江寻阳的神经崩的快要断裂,以往温柔的眼眸此刻死灰一片,僵直的身子,像一具绝望的尸体。
他的确绝望。
之前江寻阳对下药的男侍大发雷霆到失去控制就是后怕,他的身份太特殊,他是副市长的独子,无数人想巴结他,也有无数人想拖他下马。父亲身边铁桶一般密不透风,所以他知道自己是下手的目标,因此一直拒绝乱七八糟的玩乐活动避免被下套。
尤其是,现在江父处于重要的阶段,市长即将被调离,江家已经为了这个位子此准备了太久。这任市长名声狼藉,因为三个月前被到报道出乱搞男女关系的丑闻。这些小细节本身并不能让一个位高权重的人落马,但谁让太多人觊觎这个位子呢?

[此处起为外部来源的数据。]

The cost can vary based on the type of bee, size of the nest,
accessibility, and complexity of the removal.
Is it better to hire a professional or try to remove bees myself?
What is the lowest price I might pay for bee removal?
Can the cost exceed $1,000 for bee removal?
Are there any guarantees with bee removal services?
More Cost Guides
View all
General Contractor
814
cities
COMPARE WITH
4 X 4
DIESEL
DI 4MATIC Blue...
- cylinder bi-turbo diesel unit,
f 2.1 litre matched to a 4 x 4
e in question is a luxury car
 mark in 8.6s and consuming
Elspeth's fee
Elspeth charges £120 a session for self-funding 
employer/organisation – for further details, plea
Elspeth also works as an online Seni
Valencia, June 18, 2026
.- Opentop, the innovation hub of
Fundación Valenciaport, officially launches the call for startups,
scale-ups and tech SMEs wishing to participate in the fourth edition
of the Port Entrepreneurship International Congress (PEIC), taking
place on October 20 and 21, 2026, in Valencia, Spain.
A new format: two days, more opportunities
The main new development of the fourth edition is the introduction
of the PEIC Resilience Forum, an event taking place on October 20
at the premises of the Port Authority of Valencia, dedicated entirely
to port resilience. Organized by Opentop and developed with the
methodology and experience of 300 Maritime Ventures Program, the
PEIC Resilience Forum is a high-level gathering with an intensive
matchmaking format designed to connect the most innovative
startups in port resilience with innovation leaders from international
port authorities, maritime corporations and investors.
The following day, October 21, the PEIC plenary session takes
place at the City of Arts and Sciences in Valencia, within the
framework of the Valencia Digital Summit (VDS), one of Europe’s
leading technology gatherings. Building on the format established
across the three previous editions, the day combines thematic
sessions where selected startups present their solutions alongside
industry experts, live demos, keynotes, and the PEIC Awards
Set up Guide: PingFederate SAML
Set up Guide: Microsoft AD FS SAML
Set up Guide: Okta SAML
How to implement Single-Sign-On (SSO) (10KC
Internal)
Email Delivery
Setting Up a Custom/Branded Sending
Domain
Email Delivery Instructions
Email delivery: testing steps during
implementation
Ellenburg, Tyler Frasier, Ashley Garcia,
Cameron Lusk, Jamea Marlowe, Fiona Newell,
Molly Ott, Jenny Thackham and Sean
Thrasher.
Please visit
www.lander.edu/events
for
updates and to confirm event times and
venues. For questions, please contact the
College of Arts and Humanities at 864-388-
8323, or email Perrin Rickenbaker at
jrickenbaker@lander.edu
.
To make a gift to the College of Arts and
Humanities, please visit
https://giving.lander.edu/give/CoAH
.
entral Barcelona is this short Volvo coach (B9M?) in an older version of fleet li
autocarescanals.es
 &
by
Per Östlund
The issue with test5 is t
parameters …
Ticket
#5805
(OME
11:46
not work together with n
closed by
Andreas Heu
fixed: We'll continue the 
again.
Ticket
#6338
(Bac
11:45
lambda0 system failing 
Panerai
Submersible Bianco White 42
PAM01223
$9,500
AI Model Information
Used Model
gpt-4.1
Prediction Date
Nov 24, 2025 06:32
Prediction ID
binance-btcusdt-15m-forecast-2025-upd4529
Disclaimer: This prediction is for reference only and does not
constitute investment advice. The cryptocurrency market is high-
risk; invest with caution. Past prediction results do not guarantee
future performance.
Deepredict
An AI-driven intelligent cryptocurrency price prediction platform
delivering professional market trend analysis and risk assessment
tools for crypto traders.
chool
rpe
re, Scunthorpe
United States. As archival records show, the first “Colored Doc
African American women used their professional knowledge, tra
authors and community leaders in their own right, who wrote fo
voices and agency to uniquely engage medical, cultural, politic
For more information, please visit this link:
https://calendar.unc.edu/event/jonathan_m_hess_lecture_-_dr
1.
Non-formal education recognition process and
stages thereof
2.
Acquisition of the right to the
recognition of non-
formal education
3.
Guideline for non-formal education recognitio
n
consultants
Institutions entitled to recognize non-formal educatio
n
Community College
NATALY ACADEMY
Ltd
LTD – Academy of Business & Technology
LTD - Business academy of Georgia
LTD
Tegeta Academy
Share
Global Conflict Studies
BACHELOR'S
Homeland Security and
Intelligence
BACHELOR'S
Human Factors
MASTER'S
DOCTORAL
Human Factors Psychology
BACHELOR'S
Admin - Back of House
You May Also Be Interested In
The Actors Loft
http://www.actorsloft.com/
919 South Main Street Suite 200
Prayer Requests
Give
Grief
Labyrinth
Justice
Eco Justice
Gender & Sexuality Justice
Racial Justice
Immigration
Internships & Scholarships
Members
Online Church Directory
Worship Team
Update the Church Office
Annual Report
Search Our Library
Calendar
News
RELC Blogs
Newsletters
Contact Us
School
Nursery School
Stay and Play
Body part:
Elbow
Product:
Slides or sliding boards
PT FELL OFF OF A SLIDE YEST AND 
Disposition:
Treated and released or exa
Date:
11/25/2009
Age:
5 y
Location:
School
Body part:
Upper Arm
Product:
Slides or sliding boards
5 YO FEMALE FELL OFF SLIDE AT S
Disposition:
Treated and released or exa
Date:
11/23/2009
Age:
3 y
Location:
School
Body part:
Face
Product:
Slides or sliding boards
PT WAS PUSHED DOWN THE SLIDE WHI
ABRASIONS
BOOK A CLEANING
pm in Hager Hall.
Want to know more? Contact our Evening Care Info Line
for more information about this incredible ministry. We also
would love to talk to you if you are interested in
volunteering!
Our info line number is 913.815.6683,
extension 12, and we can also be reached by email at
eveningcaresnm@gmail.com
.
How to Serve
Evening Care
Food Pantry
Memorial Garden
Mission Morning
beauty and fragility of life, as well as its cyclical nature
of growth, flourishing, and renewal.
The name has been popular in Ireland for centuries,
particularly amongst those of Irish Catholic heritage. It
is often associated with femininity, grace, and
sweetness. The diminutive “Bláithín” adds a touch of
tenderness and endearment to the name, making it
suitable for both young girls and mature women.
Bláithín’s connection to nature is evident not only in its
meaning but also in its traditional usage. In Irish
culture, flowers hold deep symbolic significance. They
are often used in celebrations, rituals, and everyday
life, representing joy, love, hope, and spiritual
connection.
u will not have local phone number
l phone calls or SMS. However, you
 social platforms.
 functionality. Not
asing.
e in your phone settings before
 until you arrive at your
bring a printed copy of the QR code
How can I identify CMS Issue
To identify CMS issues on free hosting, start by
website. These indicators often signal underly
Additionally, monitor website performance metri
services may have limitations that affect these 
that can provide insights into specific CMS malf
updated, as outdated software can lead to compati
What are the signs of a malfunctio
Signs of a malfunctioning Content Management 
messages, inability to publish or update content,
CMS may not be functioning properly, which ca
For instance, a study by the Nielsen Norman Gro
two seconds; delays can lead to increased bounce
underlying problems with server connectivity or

任何污点都会被无限的扩大化成为攻击对手的利刃,拿下一位势力盘根错结的大人物并不容易,在报道前的两年政治战场早就炮火纷纭了。
而江寻阳,最有力的竞争者之子,在高级会所吸毒,旁边还有一男一女两个作陪,甚至不用什么春秋笔法夸大其词都足够颠覆此刻棋局的走向——
覆灭。
玩政治的人心都脏不是一具空话,权利的诱惑下,不赶尽杀绝对手,不痛打落水狗才是笑话。
那些“病逝”、“车祸”、“意外”从来都不是巧合。
江寻阳已经无法思考了,他的脑海只有一句话——
他亲手毁了父辈的心血,亲手杀死了江家。